**Using the information:**
(1) Summarize the Sam Barsky article in two sentences.
(2) Rewrite the Sam Barsky article, everything from "In 2017 an article" down to "on his website.", swapping "t-shirts" for "tote bags".
(3) Pick up the Sam Barsky article where it stops and write the next part.

**Source extract:**
********
Sam Barsky is an American artist and internet celebrity. He knits sweaters of landmarks, then takes selfies in front of the landmarks while wearing them. He also knits sweaters of Jewish and other holidays.

His sweaters are knitted without a pattern, freehanding them as he goes along. His sweaters have been displayed in numerous galleries and at the American Visionary Arts Museum. As of January 11, 2022, he has knitted 155 sweaters free-handed.

Background
Barsky started knitting in 1999 after he dropped out of nursing school due to health issues, and first tried to teach himself how to knit from a book he borrowed from the library. Soon after, he met the owners of a local yarn shop, who taught him.

His first sweater was knitted in 2000 and featured a covered bridge and waterwheel. Other early sweaters depicted a waterfall, lake, river, and castle. He made a Twin Towers sweater before the September 11 attacks.

In 2017 an article about his sweaters was published on Imgur. Originally he did not take selfies in front of landmarks, but later did. He has reportedly knitted 119 sweaters for his travels. Though he receives many requests, Barsky does not sell his sweaters because he says it is impossible to be a "human sweater mill." However, he does sell t-shirts with prints of his designs on his website.

Images depicted on Barsky's sweaters

Landmarks
Some of the landmarks Barsky has featured are:
 The Golden Gate Bridge
 Times Square
 Stonehenge
 African Safari
 Western Wall
 Bahá'í gardens
 Dead Sea
 Ein Gedi
 Niagara Falls
 Eiffel Tower
 Oriole Park at Camden Yards
 Tower Bridge
 Hollywood sign
 Las Vegas Strip
 London Bridge (Lake Havasu City)
********
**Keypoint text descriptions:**
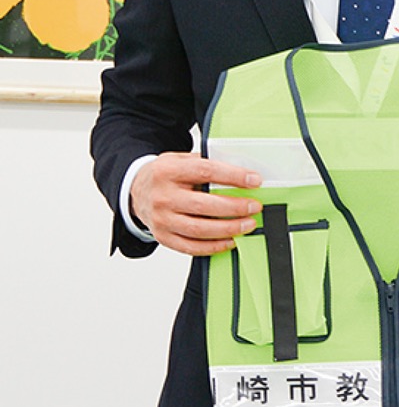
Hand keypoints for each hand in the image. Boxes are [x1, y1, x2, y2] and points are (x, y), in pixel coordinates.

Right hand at [130, 152, 262, 255]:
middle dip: (235, 207)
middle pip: (204, 205)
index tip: (254, 181)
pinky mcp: (162, 236)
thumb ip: (206, 163)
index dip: (233, 176)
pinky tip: (231, 240)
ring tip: (248, 224)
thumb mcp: (180, 159)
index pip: (206, 172)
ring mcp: (161, 219)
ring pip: (199, 230)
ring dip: (229, 229)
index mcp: (168, 171)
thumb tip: (241, 173)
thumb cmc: (165, 175)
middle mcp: (163, 196)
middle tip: (254, 207)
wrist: (136, 190)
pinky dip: (214, 246)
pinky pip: (191, 246)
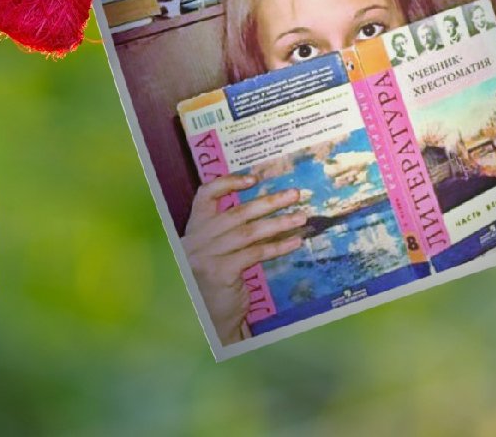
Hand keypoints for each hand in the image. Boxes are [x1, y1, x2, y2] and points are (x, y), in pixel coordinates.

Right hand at [181, 175, 305, 344]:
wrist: (208, 317)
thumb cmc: (217, 281)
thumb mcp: (216, 250)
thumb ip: (229, 231)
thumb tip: (266, 207)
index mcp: (194, 228)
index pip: (205, 194)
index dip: (228, 183)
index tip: (254, 179)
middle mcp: (197, 238)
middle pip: (237, 212)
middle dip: (269, 201)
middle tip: (295, 194)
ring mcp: (207, 255)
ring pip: (250, 232)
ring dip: (279, 223)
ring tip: (301, 217)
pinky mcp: (221, 271)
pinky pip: (255, 253)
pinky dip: (277, 247)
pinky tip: (294, 242)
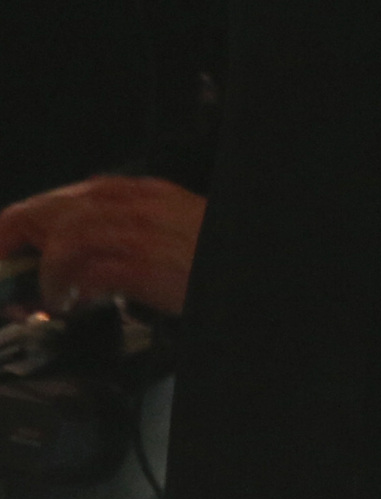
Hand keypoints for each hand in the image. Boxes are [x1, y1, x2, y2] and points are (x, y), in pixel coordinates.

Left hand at [0, 177, 206, 317]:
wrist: (240, 268)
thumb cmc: (205, 255)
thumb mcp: (168, 224)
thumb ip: (126, 224)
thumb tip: (76, 247)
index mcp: (142, 192)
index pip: (70, 196)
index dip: (28, 218)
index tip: (8, 240)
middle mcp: (137, 206)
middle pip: (57, 210)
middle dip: (18, 235)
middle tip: (3, 264)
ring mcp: (140, 235)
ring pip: (66, 239)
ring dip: (46, 271)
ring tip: (48, 296)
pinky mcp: (143, 267)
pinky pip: (88, 274)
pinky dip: (70, 291)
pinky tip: (71, 305)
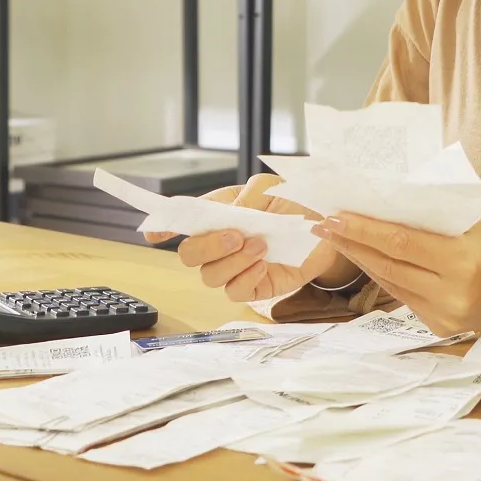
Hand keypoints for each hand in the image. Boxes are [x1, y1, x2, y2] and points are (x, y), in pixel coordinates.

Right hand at [145, 174, 355, 303]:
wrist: (327, 229)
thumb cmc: (296, 204)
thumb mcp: (273, 188)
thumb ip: (250, 196)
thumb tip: (233, 212)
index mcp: (217, 214)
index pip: (182, 221)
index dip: (163, 226)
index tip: (152, 231)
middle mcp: (219, 243)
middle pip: (189, 254)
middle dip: (207, 246)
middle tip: (235, 235)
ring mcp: (233, 267)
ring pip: (210, 275)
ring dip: (232, 261)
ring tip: (260, 246)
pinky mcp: (253, 287)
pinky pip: (235, 292)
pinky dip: (246, 279)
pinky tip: (263, 266)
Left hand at [310, 212, 480, 336]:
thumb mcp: (472, 220)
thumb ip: (430, 218)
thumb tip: (381, 206)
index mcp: (461, 261)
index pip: (399, 242)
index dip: (363, 230)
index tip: (333, 217)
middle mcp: (452, 293)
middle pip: (388, 265)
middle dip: (353, 244)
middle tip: (323, 225)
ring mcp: (446, 316)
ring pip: (391, 284)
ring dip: (363, 261)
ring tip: (339, 240)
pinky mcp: (443, 328)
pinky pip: (405, 299)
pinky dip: (385, 278)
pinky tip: (369, 260)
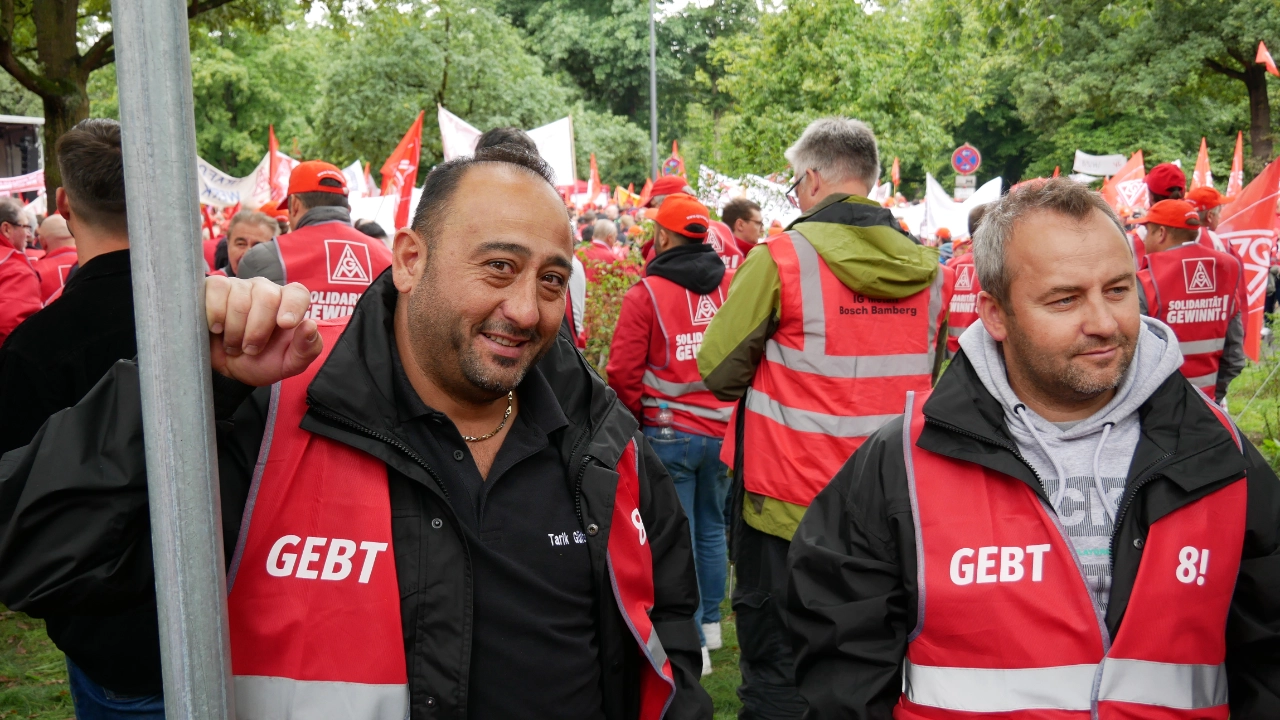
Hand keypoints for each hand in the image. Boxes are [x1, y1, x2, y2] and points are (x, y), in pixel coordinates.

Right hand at [205, 276, 321, 385]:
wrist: (226, 371)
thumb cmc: (261, 362)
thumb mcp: (289, 363)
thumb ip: (307, 348)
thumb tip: (310, 325)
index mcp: (288, 304)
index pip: (298, 293)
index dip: (293, 306)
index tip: (285, 325)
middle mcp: (265, 290)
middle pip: (267, 298)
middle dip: (258, 330)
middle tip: (251, 349)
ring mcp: (239, 286)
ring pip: (239, 299)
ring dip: (235, 331)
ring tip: (233, 344)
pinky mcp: (215, 288)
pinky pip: (216, 290)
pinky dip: (215, 314)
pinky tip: (216, 328)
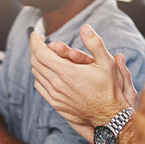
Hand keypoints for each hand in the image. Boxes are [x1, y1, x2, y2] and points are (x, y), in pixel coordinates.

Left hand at [29, 24, 127, 141]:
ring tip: (46, 55)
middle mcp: (57, 84)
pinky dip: (40, 76)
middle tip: (42, 41)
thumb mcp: (107, 63)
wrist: (108, 116)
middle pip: (35, 62)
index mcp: (67, 72)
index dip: (35, 40)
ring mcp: (54, 95)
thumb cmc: (109, 89)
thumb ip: (95, 43)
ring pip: (36, 74)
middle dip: (36, 48)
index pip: (40, 52)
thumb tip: (85, 28)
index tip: (37, 33)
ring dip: (38, 62)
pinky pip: (40, 87)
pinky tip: (48, 72)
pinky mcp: (55, 104)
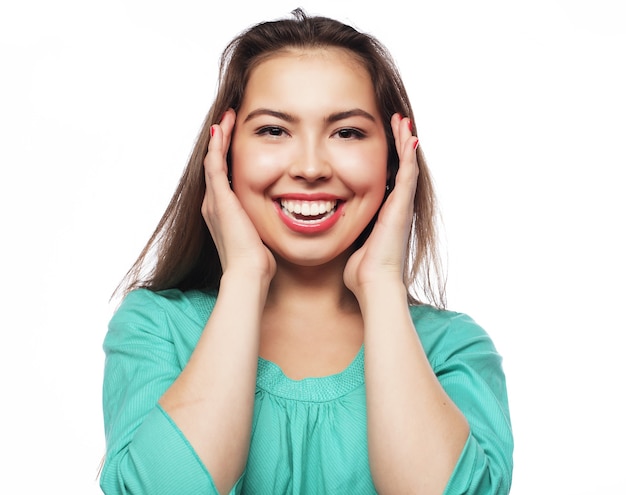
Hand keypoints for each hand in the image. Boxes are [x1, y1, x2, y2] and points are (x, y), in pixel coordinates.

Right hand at [202, 109, 275, 281]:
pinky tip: (221, 129)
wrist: (248, 274)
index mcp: (222, 212)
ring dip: (219, 138)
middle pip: (214, 164)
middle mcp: (213, 204)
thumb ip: (262, 222)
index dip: (227, 156)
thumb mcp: (259, 235)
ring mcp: (214, 201)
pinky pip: (215, 165)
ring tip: (225, 118)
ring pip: (212, 160)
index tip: (236, 139)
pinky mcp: (219, 199)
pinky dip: (217, 146)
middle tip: (228, 121)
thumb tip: (279, 217)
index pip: (222, 176)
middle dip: (221, 142)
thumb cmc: (257, 261)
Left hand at [343, 113, 418, 297]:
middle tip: (395, 121)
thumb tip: (329, 221)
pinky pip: (408, 175)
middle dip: (397, 143)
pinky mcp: (402, 207)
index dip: (386, 157)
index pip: (386, 177)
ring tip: (402, 121)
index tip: (378, 138)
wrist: (373, 283)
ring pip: (407, 166)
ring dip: (405, 142)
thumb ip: (345, 227)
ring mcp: (401, 206)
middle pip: (400, 167)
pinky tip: (410, 137)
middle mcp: (395, 206)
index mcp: (383, 212)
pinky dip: (409, 155)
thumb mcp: (350, 240)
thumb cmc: (360, 269)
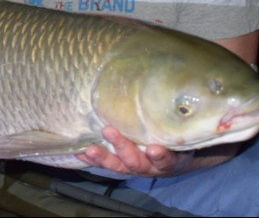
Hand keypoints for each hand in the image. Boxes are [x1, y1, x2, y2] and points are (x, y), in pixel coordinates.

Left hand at [75, 126, 193, 176]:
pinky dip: (93, 160)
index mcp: (168, 160)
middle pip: (137, 162)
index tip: (153, 149)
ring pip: (118, 166)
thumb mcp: (178, 131)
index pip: (166, 160)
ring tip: (91, 148)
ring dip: (104, 157)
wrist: (172, 159)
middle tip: (108, 131)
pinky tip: (81, 152)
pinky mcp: (120, 165)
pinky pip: (105, 165)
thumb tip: (171, 90)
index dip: (160, 156)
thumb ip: (173, 119)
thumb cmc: (174, 138)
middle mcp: (150, 167)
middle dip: (122, 148)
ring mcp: (133, 168)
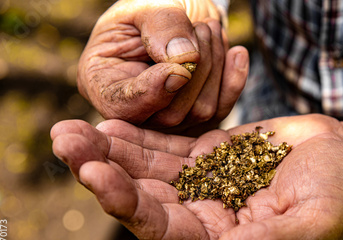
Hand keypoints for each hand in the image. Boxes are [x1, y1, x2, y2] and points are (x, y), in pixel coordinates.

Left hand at [51, 114, 342, 239]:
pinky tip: (110, 121)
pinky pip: (167, 145)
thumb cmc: (340, 196)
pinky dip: (139, 134)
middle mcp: (206, 213)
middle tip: (66, 143)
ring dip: (110, 150)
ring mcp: (205, 181)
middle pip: (143, 198)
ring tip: (72, 129)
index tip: (95, 175)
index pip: (165, 229)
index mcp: (225, 239)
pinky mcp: (210, 152)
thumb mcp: (313, 224)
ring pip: (148, 169)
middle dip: (103, 171)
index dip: (128, 205)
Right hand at [78, 0, 248, 133]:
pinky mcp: (198, 121)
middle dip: (195, 67)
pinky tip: (237, 54)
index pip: (125, 106)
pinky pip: (223, 109)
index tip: (177, 71)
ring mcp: (169, 124)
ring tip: (209, 30)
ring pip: (202, 111)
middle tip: (202, 27)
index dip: (153, 92)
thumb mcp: (144, 7)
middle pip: (171, 114)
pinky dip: (233, 80)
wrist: (174, 20)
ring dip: (215, 65)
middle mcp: (136, 114)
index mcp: (105, 86)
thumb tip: (185, 58)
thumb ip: (160, 25)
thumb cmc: (148, 14)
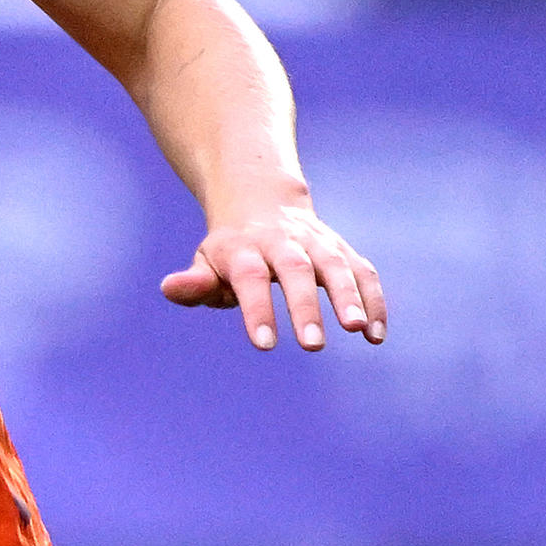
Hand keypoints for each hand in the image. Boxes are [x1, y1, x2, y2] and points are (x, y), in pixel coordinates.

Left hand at [163, 203, 386, 352]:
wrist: (261, 200)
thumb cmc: (229, 249)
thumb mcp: (205, 261)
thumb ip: (194, 283)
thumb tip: (170, 288)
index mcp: (243, 249)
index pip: (250, 278)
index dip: (257, 308)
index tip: (264, 344)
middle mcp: (283, 242)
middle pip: (296, 270)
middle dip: (305, 307)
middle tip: (312, 345)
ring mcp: (316, 244)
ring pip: (336, 265)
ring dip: (349, 297)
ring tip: (358, 331)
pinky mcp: (342, 251)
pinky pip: (363, 272)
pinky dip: (373, 300)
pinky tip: (376, 335)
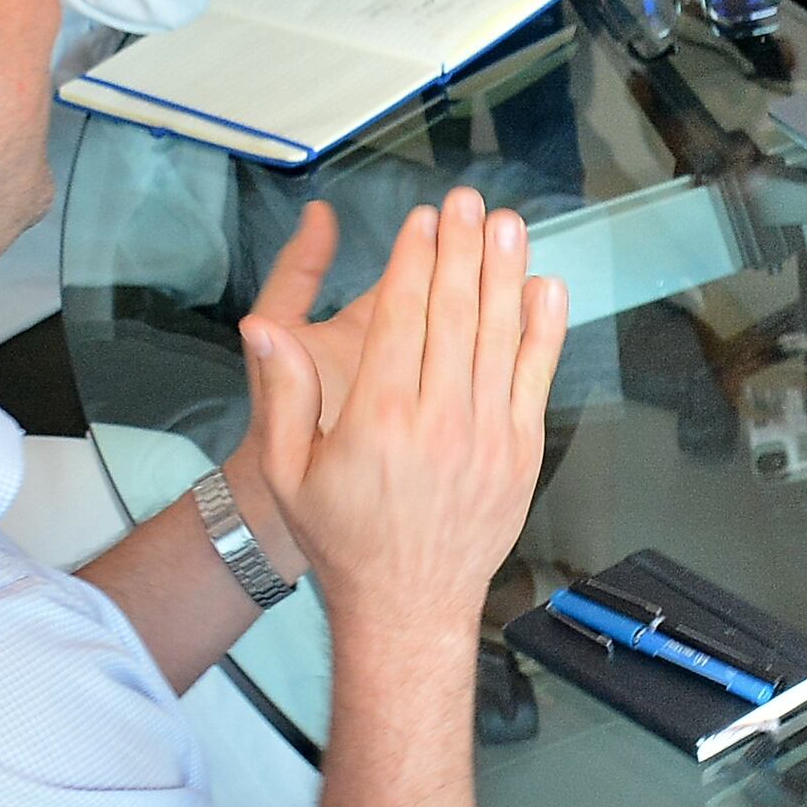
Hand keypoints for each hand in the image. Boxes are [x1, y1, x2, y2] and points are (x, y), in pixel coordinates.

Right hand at [240, 189, 565, 653]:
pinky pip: (537, 379)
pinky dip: (544, 331)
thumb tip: (262, 329)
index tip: (422, 219)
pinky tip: (544, 287)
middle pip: (456, 313)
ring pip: (501, 336)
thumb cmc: (345, 539)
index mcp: (379, 418)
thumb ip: (280, 394)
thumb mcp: (288, 472)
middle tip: (466, 201)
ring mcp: (488, 436)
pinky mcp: (521, 453)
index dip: (414, 260)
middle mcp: (439, 420)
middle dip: (460, 249)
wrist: (407, 606)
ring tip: (506, 224)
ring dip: (505, 273)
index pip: (403, 317)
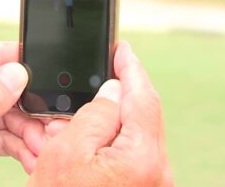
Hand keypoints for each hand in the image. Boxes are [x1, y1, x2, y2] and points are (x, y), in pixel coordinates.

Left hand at [0, 42, 45, 186]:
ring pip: (13, 110)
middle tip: (47, 117)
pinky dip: (25, 144)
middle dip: (28, 106)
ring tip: (41, 145)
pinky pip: (12, 132)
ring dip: (30, 129)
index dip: (16, 60)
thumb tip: (19, 72)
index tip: (43, 68)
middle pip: (5, 85)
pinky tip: (32, 155)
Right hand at [28, 42, 173, 186]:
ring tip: (78, 118)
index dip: (131, 68)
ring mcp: (150, 177)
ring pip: (134, 128)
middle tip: (93, 80)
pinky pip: (129, 145)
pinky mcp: (140, 181)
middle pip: (143, 112)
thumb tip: (116, 89)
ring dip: (107, 115)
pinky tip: (85, 136)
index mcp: (141, 157)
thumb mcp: (69, 148)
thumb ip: (97, 112)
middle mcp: (155, 169)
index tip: (122, 49)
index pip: (143, 97)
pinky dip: (108, 134)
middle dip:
********
**Task responses:**
(1) Sam Barsky is an American artist and internet celebrity who knits sweaters of landmarks without a pattern and then takes selfies in front of those landmarks while wearing them. He started knitting in 1999, does not sell his sweaters, and has featured landmarks such as the Golden Gate Bridge, Stonehenge, and the Eiffel Tower.

(2)
In 2017 an article about his sweaters was published on Imgur. Originally he did not take selfies in front of landmarks, but later did. He has reportedly knitted 119 sweaters for his travels. Though he receives many requests, Barsky does not sell his sweaters because he says it is impossible to be a "human sweater mill." However, he does sell tote bags with prints of his designs on his website.

(3)
Holidays
 Hanukkah
 Sukkot
 Shavuot
 Passover
 Martin Luther King Jr. Day
 Groundhog Day

Other
 Field of pylons 
 Coral reef
 Playing cards
 His 100th sweater he describes as his "sweater of sweaters."

Barsky has also knitted items other than sweaters, including a framed picture of the Beth Am sanctuary.

Personal life
Barsky was raised Orthodox Jewish, and practices today as a Conservative Jew and is a kohein. He is married to his wife Deborah.

He has lupus and a neurological disorder, but he says he does not let it stand in the way of his knitting.

References

External links
 Official website
 Sam Barsky's Instagram

People from Baltimore
Artists from Baltimore
People in knitting
People with lupus
Living people
Year of birth missing (living people)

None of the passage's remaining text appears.